Installing required software

Installing R

R is a computer language that focuses on statistics, data science, and visualization. It can be installed on all common operating systems. R can be downloaded here:

https://cran.r-project.org/

Installing RStudio

RStudio is an “Integrated Development Environment” (IDE) which is a fancy way of saying “text editor with extra programming-related tools”. RStudio makes it easier to use R, but is not needed to use R. Most R users seem to use RStudio, so we are recommending it for this workshop. The main version of RStudio, which is free and open source, can be downloaded here:

https://www.rstudio.com/products/rstudio/download/#download

Installing the required R packages

In addition to tools included with every R installation, it is common to install R packages, which are sets of tools bundled together in a standardize way, making them easy to install. In fact, most functionality used in R is from R packages, not base R. The following packages are used in this primer. Clicking of their name will lead to documentation (perhaps unofficial) for the package.

  1. vegan: Implements many standard statistical techniques used in ecological research. Is used extensively by packages like phyloseq and metacoder. (Dixon 2003)
  2. metacoder: Manipulation and visualization of taxonomic data, particularly those from amplicon metagenomics research. (Foster, Sharpton, and Grünwald 2017)
  3. phyloseq: Popular package with tools for analysis and visualization of microbiome data (McMurdie and Holmes 2013).
  4. ggplot2: Awesome graphing package. (Wickham 2009)
  5. dplyr: A package for manipulating tabular data with a cohesive and intuitive set of commands. A popular alternative to base R methods. (Wickham and Francois 2015)
  6. readr: Makes reading tabular data from files easier.
  7. stringr: Functions for text manipulation.
  8. agricolae: Used for the design and analysis of experiments, especially plant-related experiments.
  9. ape: A popular package for DNA sequence analysis and phylogenetics.

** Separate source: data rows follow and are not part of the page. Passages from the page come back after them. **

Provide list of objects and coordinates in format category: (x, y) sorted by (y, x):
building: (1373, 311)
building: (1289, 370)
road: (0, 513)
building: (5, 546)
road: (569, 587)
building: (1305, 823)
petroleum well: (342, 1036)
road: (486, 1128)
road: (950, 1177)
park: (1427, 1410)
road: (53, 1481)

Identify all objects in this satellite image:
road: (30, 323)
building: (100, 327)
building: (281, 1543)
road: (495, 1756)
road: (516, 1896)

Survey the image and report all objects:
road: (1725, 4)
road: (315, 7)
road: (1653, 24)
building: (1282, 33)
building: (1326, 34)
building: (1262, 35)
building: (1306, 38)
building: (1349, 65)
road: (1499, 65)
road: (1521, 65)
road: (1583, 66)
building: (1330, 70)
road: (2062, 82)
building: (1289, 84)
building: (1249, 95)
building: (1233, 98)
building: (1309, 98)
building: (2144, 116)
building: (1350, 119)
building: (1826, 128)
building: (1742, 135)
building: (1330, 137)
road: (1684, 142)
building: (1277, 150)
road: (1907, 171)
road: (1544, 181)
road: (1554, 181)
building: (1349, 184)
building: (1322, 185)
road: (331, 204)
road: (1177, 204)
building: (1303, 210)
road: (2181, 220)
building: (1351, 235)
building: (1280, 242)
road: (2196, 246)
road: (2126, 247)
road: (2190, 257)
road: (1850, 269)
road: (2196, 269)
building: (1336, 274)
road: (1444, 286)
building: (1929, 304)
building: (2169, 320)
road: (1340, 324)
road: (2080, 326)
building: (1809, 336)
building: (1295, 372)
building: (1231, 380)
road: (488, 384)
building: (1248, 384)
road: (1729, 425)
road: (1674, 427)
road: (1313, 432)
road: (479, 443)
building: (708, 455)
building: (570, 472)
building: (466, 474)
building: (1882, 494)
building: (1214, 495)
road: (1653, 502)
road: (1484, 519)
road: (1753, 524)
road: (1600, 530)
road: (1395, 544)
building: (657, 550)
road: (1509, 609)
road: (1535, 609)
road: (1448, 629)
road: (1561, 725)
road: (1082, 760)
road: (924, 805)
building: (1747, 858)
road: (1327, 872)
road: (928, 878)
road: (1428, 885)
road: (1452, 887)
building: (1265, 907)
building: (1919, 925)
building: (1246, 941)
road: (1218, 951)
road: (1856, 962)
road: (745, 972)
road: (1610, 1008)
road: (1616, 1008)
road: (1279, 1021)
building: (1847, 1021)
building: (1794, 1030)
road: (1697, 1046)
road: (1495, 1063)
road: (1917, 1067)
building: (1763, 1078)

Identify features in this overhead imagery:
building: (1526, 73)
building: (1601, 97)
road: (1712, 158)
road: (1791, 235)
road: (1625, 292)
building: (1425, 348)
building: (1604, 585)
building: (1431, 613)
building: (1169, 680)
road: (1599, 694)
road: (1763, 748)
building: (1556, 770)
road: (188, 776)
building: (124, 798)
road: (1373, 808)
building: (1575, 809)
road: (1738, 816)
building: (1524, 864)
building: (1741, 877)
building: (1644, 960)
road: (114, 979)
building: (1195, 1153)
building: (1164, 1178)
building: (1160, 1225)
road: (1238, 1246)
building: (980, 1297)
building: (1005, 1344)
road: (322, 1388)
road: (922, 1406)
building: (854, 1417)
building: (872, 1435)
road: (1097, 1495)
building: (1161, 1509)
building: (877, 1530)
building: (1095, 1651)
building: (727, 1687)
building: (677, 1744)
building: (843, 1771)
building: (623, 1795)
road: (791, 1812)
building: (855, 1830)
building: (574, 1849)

We wrote and actively maintain metacoder (Foster, Sharpton, and Grünwald 2017) so it is heavily relied upon in this primer.

More R resources useful for microbiome data analysis can be found here:

https://microsud.github.io/Tools-Microbiome-Analysis/

You can enter the following script in the R console to install these packages:

# Install phyloseq from Bioconductor
if (!requireNamespace("BiocManager", quietly = TRUE))
    install.packages("BiocManager")
BiocManager::install("phyloseq")

# Install the rest of the packages from CRAN
install.packages(c("vegan", "metacoder", "ggplot2", "dplyr", "readr", "stringr", "agricolae", "ape"),
                 repos = "http://cran.rstudio.com",
                 dependencies = TRUE)

If the installation does not work, try installing the packages one at a time (e.g., install.packages("vegan")) and look for error messages. Usually the problem is that there is a non-R dependency that needs to be installed and how you install it will depend on your operating system. Copying the error messages into Google will usually help you figure it out. If a package has installed correctly, you should be able to load it with library (e.g., library(phyloseq)).

Testing if software is installed

You can test if the software is installed correctly by opening RStudio and running the following code. Look at the appendices if you need help using R or RStudio.

library(metacoder)
x = parse_tax_data(hmp_otus, class_cols = "lineage", class_sep = ";",
                   class_key = c(tax_rank = "info", tax_name = "taxon_name"),
                   class_regex = "^(.+)__(.+)$")
heat_tree(x, node_label = taxon_names, node_size = n_obs, node_color = n_obs)

If you see the above graph, then congratulations! You should now be all set for using R in this workshop. If you do not see the graph, then email us the result of the following code to help us troubleshoot the problem.

sessionInfo()

Installing software offline

If you are in a workshop with no internet conection click here for how to install software offline.

References

Dixon, Philip. 2003. “VEGAN, a Package of r Functions for Community Ecology.” Journal of Vegetation Science 14 (6): 927–30.
Foster, Zachary SL, Thomas J Sharpton, and Niklaus J Grünwald. 2017. “Metacoder: An r Package for Visualization and Manipulation of Community Taxonomic Diversity Data.” PLoS Computational Biology 13 (2): e1005404. https://doi.org/10.1371/journal.pcbi.1005404.
McMurdie, Paul J, and Susan Holmes. 2013. “Phyloseq: An r Package for Reproducible Interactive Analysis and Graphics of Microbiome Census Data.” PloS One 8 (4): e61217. https://doi.org/10.1371/journal.pone.0061217.
Wickham, Hadley. 2009. Ggplot2: Elegant Graphics for Data Analysis. Springer-Verlag New York. http://ggplot2.org.
Wickham, Hadley, and Romain Francois. 2015. “Dplyr: A Grammar of Data Manipulation.” R Package Version 0.4 3.